Differentially expressed S. europaea miRNAs after salt treatment or between the shoots and roots. A to E, Heat map of differentially expressed S. europaea miRNAs after salt treatment. These miRNAs were divided into five categories based on their expression patterns. (A) miRNAs down-regulated in salt-treated shoots. (B) miRNAs down-regulated in salt-treated roots. (C) miRNAs down-regulated in salt-treated shoots and roots. (D) miRNAs up-regulated by salt. (E) miRNAs dynamically regulated during salt treatment. Relative expression level was calculated using Log₂(RPM_Salt/RPM_{salt-0 h}). F to H, Heat map of differentially expressed S. europaea miRNAs between the shoots and roots. (F) miRNAs expressed higher in the roots than those in the shoots. (G) miRNAs expressed higher in the shoots than those in in the roots. (H) miRNAs distributed dynamically between the shoots and roots during salt treatment. Relative expression level was calculated with Log₂(RPM_root/RPM_shoot). S-0 h, S-12 h, and S-7 d represent the shoots treated with 200 mM NaCl for 0 h, 12 h, and 7 d, respectively. R-0 h, R-12 h, and R-7 d denote the roots treated with 200 mM NaCl for 0 h, 12 h, and 7 d, respectively.

Figure 4

Validation of expression profiles of miRNAs. (A) Heat map of sequencing (S) and stem-loop qRT-PCR data (P). Relative expression level was calculated using Log₂(Salt/Salt-0 h), and qRT-PCR data were averaged using the results from three technical repeats to represent three independent experiments. (B) Scatterplot of miRNA expression showing the correlation between deep sequencing (DS) and qRT-PCR (qRT) results. S-0 h, S-12 h, and S-7 d represent the shoots treated with 200 mM NaCl for 0 h, 12 h, and 7 d, respectively.
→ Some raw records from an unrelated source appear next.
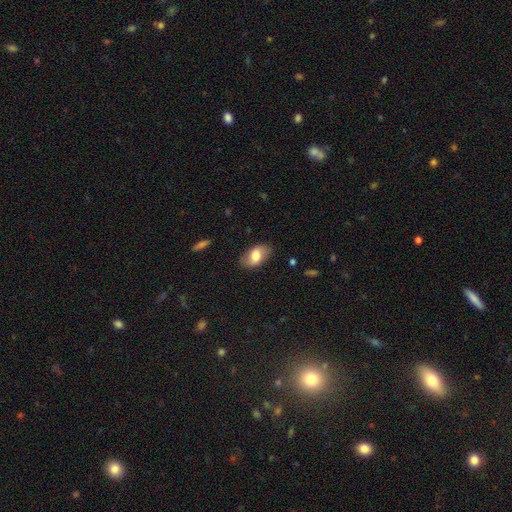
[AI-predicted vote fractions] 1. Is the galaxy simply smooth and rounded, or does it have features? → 66% smooth, 27% featured or disk, 7% star or artifact.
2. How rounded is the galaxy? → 90% in between, 8% round, 2% cigar-shaped.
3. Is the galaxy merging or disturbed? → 81% none, 14% minor disturbance, 4% major disturbance, 1% merger.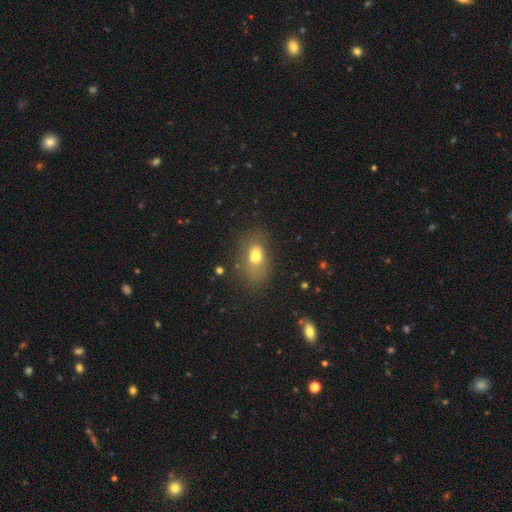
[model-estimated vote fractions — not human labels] Overall: smooth (72%). How rounded: in between (78%). Merging: none (66%).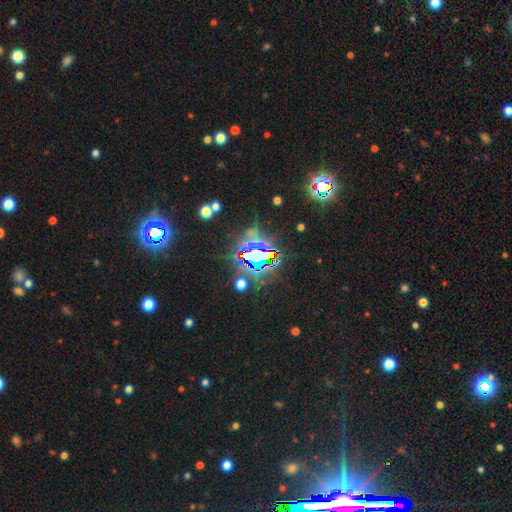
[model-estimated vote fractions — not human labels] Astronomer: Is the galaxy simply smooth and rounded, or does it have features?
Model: star or artifact — 81%.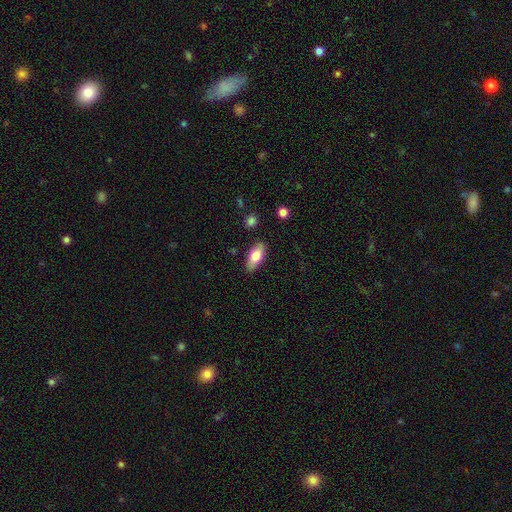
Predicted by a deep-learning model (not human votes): Q: Smooth or featured?
A: smooth (73%); runner-up: featured or disk (21%)
Q: How rounded?
A: in between (83%); runner-up: cigar-shaped (14%)
Q: Merging?
A: none (86%); runner-up: minor disturbance (11%)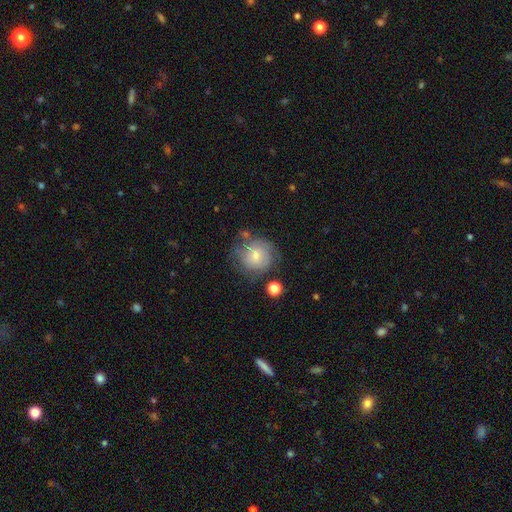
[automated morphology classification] This appears to be a smooth galaxy with no disk features (50%) that is round (85%). Merging: none (59%).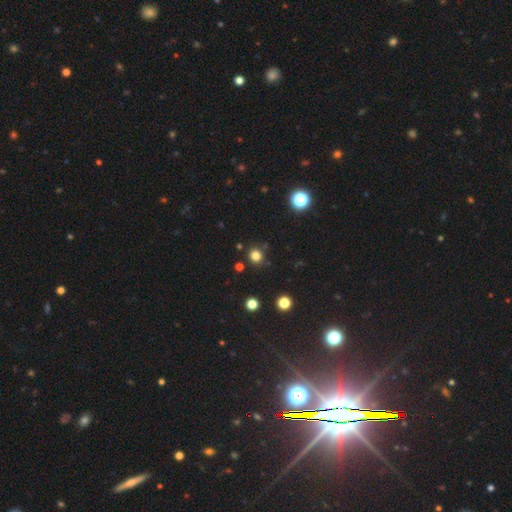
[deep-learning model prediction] Morphology: type=smooth (79%); roundness=round (90%); merging=none (87%).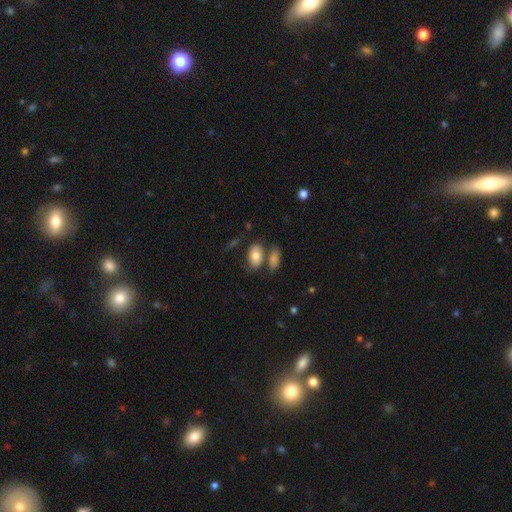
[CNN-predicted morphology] Smooth or featured? Predicted: smooth (p=0.80). How rounded? Predicted: in between (p=0.91). Merging? Predicted: none (p=0.54).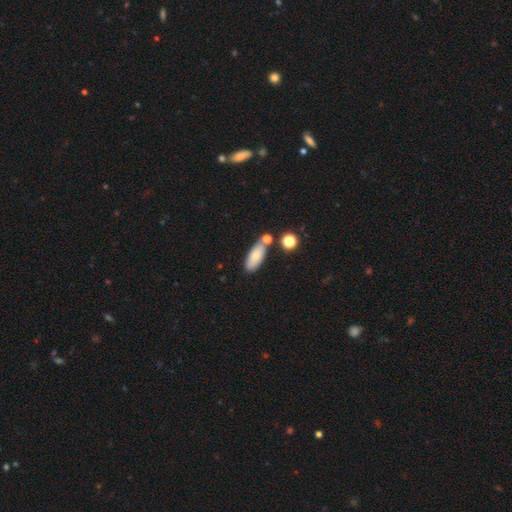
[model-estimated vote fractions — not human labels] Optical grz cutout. It shows a smooth galaxy with no disk features (73%) that is in between round and cigar-shaped (76%). Merging: none (66%).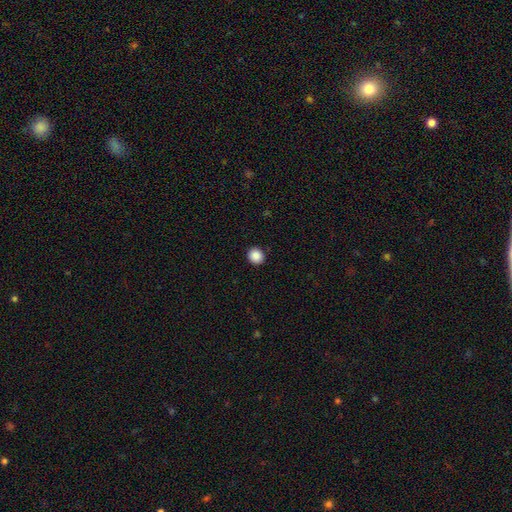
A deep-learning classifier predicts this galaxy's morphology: The model was most divided on "smooth or featured": smooth: 88%, star or artifact: 9%, featured or disk: 2%. More confident: merging — none (92%); how rounded — round (90%).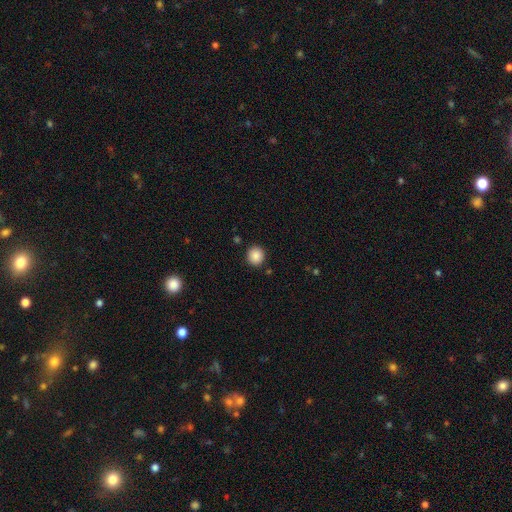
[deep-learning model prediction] Overall: smooth (88%). How rounded: round (91%). Merging: none (90%).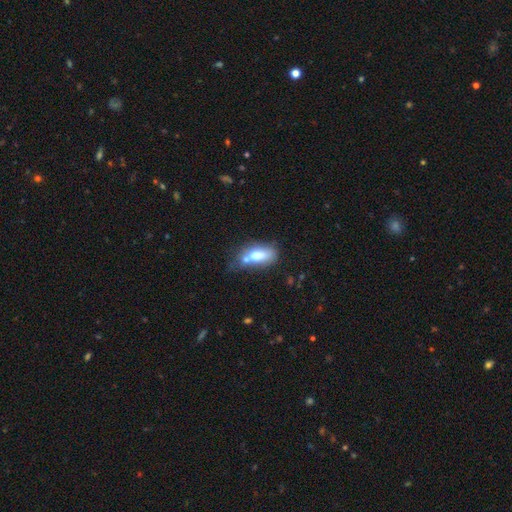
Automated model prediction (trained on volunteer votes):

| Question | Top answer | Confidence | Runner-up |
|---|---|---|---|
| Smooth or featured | smooth | 67% | featured or disk (25%) |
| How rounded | in between | 80% | cigar-shaped (13%) |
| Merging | none | 36% | merger (34%) |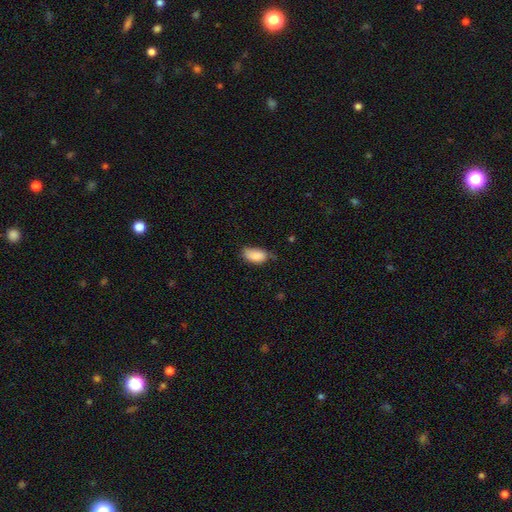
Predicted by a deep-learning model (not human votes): Smooth or featured? smooth (86%)
How rounded? in between (92%)
Merging? none (49%)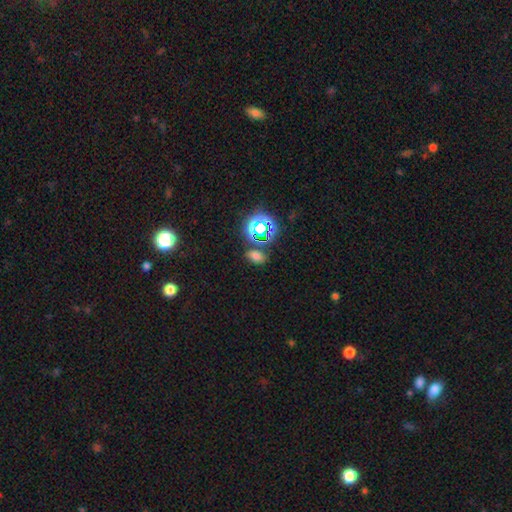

R-0 h, R-12 h, and R-7 d denote the roots treated with 200 mM NaCl for 0 h, 12 h, and 7 d, respectively.

Figure 5

Functional classification of the target genes of conserved and novel miRNAs in S. europaea . Only the annotated target genes are shown. (A) Annotated target genes of conserved miRNAs. (B) Annotated target genes of novel miRNAs. The numbers of target genes are shown in the bracket.

Figure 6

Verification of miRNA-mediated target gene cleavage through 5′-RACE. For each miRNA, the partial sequence of the target unigene is shown at the top (blue) and the miRNA sequence at the bottom (red). The perfectly complementary bases are connected by solid lines, G:U wobble pairings are represented by ellipse, and the cleavage sites are shown by the arrows. Numbers indicate the fraction of cloned PCR products that were terminated at the cleavage site.

Figure 7

Potential regulatory network of salt-responsive miRNAs in S. europaea . Up- and down-regulated miRNAs are highlighted in red and green, respectively. MiR394 and miR11 were dynamically regulated, whereas the members of miR169 differentially changed. In addition, miR24 was only detected in S. europaea shoots treated with salt for 7 d.